Pester, pester,pester , your TD.
 
So the campaign must also insist that SVR customers are ´compensated´for the differential between Tracker and SVR rates right back to original contract date?
Therefore a large re-payment directly from the bank equating to compensated amount as a one-off deduction from outstanding capital per mortgage?
How likely is this to happen i wonder.....
And if i sell my property now which has an SVR attached will that de-bar me from this compensation?
This is another crucial element of this campaign.
Like others i am contacting local TD´s.
 
So the campaign must also insist that SVR customers are ´compensated´for the differential between Tracker and SVR rates right back to original contract date?

Where are you getting this from? No one is even remotely suggesting that borrowers on SVRs should be put on cheap tracker rates.

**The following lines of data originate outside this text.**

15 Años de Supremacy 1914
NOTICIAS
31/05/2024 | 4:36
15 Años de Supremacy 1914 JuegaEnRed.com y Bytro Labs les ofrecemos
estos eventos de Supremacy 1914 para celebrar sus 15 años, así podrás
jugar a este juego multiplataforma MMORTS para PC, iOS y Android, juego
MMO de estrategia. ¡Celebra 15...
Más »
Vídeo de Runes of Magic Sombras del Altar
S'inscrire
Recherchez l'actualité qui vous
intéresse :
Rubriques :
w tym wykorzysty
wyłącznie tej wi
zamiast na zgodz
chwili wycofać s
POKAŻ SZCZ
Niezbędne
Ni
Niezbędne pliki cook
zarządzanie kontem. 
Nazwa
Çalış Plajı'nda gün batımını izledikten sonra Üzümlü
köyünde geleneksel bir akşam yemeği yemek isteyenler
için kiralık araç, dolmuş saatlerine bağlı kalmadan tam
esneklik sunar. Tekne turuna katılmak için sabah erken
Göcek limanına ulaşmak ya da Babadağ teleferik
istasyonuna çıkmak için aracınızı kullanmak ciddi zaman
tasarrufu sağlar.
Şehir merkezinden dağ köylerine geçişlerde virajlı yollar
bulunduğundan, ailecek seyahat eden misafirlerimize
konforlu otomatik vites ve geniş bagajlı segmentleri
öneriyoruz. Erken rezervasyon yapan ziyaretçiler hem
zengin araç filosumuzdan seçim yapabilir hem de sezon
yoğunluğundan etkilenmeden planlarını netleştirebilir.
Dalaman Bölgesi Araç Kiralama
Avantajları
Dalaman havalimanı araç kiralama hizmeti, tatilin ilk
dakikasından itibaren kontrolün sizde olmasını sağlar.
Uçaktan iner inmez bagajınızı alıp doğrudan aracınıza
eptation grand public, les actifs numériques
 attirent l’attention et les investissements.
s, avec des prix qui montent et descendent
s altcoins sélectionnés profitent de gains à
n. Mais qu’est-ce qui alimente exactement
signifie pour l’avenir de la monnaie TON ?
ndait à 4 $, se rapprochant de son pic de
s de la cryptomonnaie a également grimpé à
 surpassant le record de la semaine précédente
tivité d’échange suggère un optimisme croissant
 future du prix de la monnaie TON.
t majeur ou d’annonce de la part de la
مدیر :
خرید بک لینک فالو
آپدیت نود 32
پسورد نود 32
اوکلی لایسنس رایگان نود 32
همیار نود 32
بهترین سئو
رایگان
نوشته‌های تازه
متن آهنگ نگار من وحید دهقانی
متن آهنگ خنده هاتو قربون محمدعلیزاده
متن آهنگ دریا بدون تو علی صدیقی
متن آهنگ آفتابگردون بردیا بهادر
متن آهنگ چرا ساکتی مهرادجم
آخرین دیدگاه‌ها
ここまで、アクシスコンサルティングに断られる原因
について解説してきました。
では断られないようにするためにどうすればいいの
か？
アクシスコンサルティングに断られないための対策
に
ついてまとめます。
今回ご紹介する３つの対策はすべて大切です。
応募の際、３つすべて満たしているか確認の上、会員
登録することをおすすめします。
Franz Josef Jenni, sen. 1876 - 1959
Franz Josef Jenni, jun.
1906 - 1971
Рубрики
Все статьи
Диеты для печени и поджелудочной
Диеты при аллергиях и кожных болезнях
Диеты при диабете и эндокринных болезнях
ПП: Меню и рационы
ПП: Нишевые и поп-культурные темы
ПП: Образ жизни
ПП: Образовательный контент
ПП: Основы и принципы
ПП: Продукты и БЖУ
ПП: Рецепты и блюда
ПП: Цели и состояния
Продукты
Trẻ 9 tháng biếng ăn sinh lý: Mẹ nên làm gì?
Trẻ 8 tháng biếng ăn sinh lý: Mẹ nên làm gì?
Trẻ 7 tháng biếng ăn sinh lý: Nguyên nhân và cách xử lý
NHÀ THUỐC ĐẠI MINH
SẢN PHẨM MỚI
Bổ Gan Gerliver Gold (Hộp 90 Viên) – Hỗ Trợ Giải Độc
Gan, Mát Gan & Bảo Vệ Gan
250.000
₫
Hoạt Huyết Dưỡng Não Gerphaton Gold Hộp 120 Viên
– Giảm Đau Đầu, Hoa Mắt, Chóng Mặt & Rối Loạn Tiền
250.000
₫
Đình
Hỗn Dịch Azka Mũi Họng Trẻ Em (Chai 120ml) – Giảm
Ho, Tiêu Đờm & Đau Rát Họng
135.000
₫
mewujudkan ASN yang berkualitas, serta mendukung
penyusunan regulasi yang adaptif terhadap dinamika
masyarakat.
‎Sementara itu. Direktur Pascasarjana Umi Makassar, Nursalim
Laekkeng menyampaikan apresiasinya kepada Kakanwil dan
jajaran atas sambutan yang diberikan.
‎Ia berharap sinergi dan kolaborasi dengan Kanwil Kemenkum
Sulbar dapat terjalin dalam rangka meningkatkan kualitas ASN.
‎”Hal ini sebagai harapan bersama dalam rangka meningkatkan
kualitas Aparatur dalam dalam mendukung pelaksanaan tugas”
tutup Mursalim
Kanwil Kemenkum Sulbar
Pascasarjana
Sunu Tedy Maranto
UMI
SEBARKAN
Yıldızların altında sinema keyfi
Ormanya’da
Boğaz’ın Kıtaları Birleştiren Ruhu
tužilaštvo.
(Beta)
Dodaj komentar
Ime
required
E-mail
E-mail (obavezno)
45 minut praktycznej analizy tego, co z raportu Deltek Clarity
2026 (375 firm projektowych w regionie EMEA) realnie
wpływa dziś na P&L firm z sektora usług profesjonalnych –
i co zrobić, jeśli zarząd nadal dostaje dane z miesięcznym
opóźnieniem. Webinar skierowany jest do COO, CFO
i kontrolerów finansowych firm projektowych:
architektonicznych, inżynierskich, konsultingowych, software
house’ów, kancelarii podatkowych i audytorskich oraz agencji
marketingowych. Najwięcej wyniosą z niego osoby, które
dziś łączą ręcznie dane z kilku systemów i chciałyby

Borrowers who had cheap trackers who lost them through trickery by the lenders, should get them back, but not borrowers who never had them.
 
Brendan,
OK - so the campaign is focusing on removing the SVR interest rate increases over the past 4/5 years which banks have added to SVR rates which were purported to compensate banks for the extra cost of funds they were obliged to pay on the interbank market? In my case about 2.25% extra (EBS).
Or is the campaign trying to align SVR to tracker rates at a point in time?
Thanks,
 
i think simply put, it's just trying to ensure that SVRs are fair and reflective of the banks' costs of funds, that they shouldn't be high to shore up other (potentially) loss making products such as trackers.

no one seems to be suggesting that this should be back dated, just rebased
 
But why not back-dated?
My contract with EBS was for a SVR rate chargeable at a rate which reflected EBS´s cost of acquiring the funds it lent to me in 2002. I have never missed a repayment thus i have met my contractual duties.
EBS have varied their contractual duties - they have charged me for their current cost of fund acquisition rather than historic and they have managed to 'warehouse' my loan and re-package some years ago even though in 2002 i expressly told them i did not wish the loan to be 'warehoused' and re-packaged.
They have written to me and varied four times , - three rate increases and once to warehouse and re-package without seeking my agreement.
Therefore they are in breach.
Any thoughts..
 
Aidan

There are two separate issues. Mackemdub has articulated the campaign objective very well - to get people charged fair mortgage rates.

No one is suggesting that they should be charged tracker rates.

A few have suggested that they should be back-dated. This will not be done voluntarily by the banks, by the Central Bank or by the government.

But, if Ross Maguire's legal challenge to the rates is successful, then I imagine that they would be back-dated.

It's a very tough campaign to get the rates brought down. That would be a huge achievement and I think it is achievable.